Why is allowing mismatches when demultiplexing desirable?
Both bcl2fastq2 and BCL Convert allow for the selection of number of mismatches that can be tolerated when demultiplexing/identifying indexes and attributing reads from a sequencing run to their respective samples. The number of mismatches can be set to 0, which indicates the sequence read must be identical to the index from the sample sheet.
Alternatively, the number of mismatches can be set to 1 or higher, indicating this number of mismatches can be tolerated. Generally, increasing the number of mismatches that can be tolerated also increases the number of indexes that can be identified. Most indexes have 0 mismatches but setting the mismatch tolerance to 1 typically increases the number of identified reads by 2-10%.
The likelihood of misassigning one index to another depends on the Hamming distance between the sequences and the probability of converting the original base to the exact base of the second index.

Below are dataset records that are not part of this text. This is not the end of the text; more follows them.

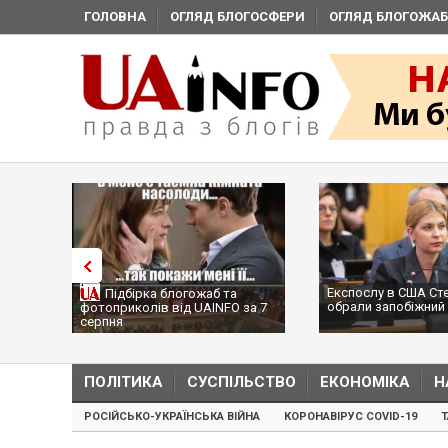
ГОЛОВНА
ОГЛЯД БЛОГОСФЕРИ
ОГЛЯД БЛОГОЖАБ
Експослу в США Ст
Підбірка блогожаб та
обрали запобіжний 
фотоприколів від UAINFO за 7
серпня
ПОЛІТИКА
СУСПІЛЬСТВО
ЕКОНОМІКА
Н
РОСІЙСЬКО-УКРАЇНСЬКА ВІЙНА
КОРОНАВІРУС COVID-19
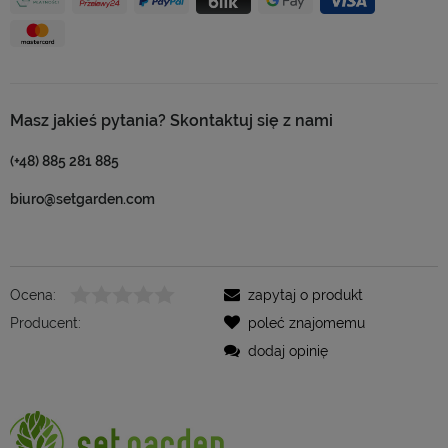
Masz jakieś pytania? Skontaktuj się z nami
(+48) 885 281 885
biuro@setgarden.com
Ocena:
zapytaj o produkt
Producent:
poleć znajomemu
dodaj opinię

The Hamming distance is the number of substitutions in two strings of equal length needed to transform one into another. Illumina index sets are typically designed with a Hamming distance (n) or mismatch number (mm) between any two pairs of indexes of greater than or equal to 4. This Hamming distance (n) allows considerable tolerance to substitution errors, especially with paired indexes, which must both be identified for the insert to be assigned to a sample.
The following table estimates potential index misassignments due to sequencing error for NovaSeq runs with various flow cell types, number of mismatches allowed (MM), Hamming distance (n), and Single or Dual Index strategies. Overall, decreasing number of mismatches (MM) achieves similar stringency as increasing hamming distance (n):
The least conservative case is a Hamming distance of n=4 and a mismatch of MM=1, even if there is high error rate per position. In this least conservative scenario, the rate of misassignment is very low - in the order of 0.000013% reads. This rate is much lower than index hopping or other sources of index misassignment. Usually, adopting a dual indexing strategy with 1 allowed mismatch is a less costly and more effective way to eliminate misassignments, rather than setting a stricter policy of 0 allowed mismatches.